The embodiments of the present invention have been described above, but the present invention is not limited to the above-mentioned embodiments, and various changes can be made without exceeding the gist thereof. For example, in the embodiment, the method of sintering at a lower temperature of 1200 ° C or lower is an example using the SPS method and the HP method. However, the low-temperature sintering method is not limited to the SPS method and the HP method.

Furthermore, although the embodiment shows an example of forming a sputtering target using the oxide sintered body 1 in a disk shape, the shape of the oxide sintered body 1 is not limited to a disk shape, and may be any shape such as a cylindrical shape. shape.

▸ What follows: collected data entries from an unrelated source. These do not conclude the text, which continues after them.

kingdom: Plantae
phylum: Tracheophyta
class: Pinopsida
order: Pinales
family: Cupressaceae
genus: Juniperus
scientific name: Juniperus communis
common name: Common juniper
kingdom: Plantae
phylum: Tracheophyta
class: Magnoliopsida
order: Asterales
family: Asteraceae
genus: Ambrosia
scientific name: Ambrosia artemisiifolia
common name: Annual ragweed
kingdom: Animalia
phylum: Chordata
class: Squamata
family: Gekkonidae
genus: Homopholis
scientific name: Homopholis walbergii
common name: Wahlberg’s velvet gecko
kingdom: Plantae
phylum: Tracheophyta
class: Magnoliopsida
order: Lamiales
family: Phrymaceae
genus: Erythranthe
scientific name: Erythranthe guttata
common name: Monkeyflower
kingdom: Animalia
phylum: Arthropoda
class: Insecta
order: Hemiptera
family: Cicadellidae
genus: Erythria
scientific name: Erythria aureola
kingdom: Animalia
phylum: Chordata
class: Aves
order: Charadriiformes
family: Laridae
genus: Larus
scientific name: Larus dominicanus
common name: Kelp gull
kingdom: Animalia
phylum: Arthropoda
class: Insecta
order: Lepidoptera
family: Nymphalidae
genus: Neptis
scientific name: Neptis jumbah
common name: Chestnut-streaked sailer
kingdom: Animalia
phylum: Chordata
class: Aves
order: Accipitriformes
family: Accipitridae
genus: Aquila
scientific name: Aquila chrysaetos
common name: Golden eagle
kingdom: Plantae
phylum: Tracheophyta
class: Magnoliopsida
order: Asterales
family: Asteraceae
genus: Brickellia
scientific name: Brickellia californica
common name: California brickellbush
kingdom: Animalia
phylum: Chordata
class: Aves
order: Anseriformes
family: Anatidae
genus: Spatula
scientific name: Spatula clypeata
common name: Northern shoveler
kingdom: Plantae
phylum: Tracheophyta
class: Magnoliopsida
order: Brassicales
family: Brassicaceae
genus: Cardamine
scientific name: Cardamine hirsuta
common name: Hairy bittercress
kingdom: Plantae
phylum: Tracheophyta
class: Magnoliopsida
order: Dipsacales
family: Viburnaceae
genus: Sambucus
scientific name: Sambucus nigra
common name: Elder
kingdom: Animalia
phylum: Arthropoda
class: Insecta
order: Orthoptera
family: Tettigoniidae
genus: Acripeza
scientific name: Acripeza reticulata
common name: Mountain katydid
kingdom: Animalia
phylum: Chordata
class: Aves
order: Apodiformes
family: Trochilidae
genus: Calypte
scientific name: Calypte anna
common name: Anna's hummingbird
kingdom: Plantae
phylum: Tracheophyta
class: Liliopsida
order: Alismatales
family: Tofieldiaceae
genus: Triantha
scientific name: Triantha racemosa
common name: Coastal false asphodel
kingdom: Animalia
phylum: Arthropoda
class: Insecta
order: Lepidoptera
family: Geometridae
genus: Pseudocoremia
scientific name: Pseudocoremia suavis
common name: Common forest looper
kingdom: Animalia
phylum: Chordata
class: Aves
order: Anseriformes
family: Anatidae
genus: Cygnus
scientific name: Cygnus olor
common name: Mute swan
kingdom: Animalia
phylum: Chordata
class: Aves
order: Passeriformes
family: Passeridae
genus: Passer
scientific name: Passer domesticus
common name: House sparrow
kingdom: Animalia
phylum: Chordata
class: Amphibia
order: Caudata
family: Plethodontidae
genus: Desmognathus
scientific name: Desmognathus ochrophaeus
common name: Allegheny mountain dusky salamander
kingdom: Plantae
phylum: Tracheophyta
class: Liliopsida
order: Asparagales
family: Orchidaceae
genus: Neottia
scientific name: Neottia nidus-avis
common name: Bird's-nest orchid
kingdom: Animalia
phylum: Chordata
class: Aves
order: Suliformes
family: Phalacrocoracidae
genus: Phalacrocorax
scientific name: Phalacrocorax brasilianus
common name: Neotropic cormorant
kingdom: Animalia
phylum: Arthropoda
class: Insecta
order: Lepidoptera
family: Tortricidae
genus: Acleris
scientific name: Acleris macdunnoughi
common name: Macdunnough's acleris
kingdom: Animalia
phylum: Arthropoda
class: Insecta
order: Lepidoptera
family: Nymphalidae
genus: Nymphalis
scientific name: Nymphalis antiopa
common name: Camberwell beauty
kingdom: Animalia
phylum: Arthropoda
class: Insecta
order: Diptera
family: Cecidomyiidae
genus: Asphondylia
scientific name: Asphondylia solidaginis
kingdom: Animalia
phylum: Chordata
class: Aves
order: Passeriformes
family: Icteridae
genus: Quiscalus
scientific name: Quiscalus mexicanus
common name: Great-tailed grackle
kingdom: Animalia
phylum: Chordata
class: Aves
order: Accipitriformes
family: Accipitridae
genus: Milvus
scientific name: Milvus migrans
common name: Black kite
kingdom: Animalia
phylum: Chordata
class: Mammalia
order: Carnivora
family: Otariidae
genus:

Further effects and variations can be easily derived by those with ordinary knowledge in the technical field to which the invention belongs. Therefore, the broader aspects of the present invention are not limited to the specific details and representative embodiments shown and described above. Therefore, the present invention can be variously changed without departing from the spirit or scope of the general inventive concept defined by the scope of the attached patent application and its equivalents.

Claims (10)

An oxide sintered body is an oxide sintered body containing tin oxide and gallium oxide, wherein the content of gallium oxide is 20mol% <Ga ₂ O ₃ ≦ 90mol%, and the specific resistance is 1 × 10 ³ Ω‧cm or less. The oxide sintered body according to item 1 of the scope of patent application, wherein the content of gallium oxide is 20 mol% <Ga ₂ O ₃ ≦ 85 mol%. The oxide sintered body according to item 1 of the patent application scope, wherein the content of gallium oxide is 20 mol% <Ga ₂ O ₃ ≦ 75 mol%. The oxide sintered body according to item 1 of the scope of patent application, wherein the content of gallium oxide is 20 mol% <Ga ₂ O ₃ ≦ 65 mol%. The oxide sintered body according to item 1 of the scope of patent application, wherein the content of gallium oxide is 20 mol% <Ga ₂ O ₃ ≦ 50 mol%. The oxide sintered body according to item 1 or 2 of the scope of the patent application is an oxide sintered body containing a tin oxide (SnO ₂ ) phase and a gallium oxide (Ga ₂ O ₃ ) phase, and is measured by X-ray diffraction The intensity ratio of the spectral peak of the (111) plane of the gallium stannate compound (Ga ₄ SnO ₈ ) phase to the spectral peak of the (110) plane of the tin oxide (SnO ₂ ) phase is 0.15 or less. The oxide sintered body according to item 1 or 2 of the scope of the patent application is an oxide sintered body containing a tin oxide (SnO ₂ ) phase and a gallium oxide (Ga ₂ O ₃ ) phase, and is measured by X-ray diffraction The intensity ratio of the spectral peak of the (111) plane of the gallium stannate compound (Ga ₄ SnO ₈ ) phase to the spectral peak of the (110) plane of the tin oxide (SnO ₂ ) phase is 0.10 or less. The oxide sintered body according to item 1 or 2 of the scope of the patent application is an oxide sintered body containing a tin oxide (SnO ₂ ) phase and a gallium oxide (Ga ₂ O ₃ ) phase, and is measured by X-ray diffraction The intensity ratio of the spectral peak of the (111) plane of the gallium stannate compound (Ga ₄ SnO ₈ ) phase to the spectral peak of the (110) plane of the tin oxide (SnO ₂ ) phase is 0.05 or less.     The oxide sintered body according to item 1 or 2 of the patent application scope, wherein the relative density is 90% or more.         A sputtering target uses an oxide sintered body described in item 1 or 2 of the patent application as a target.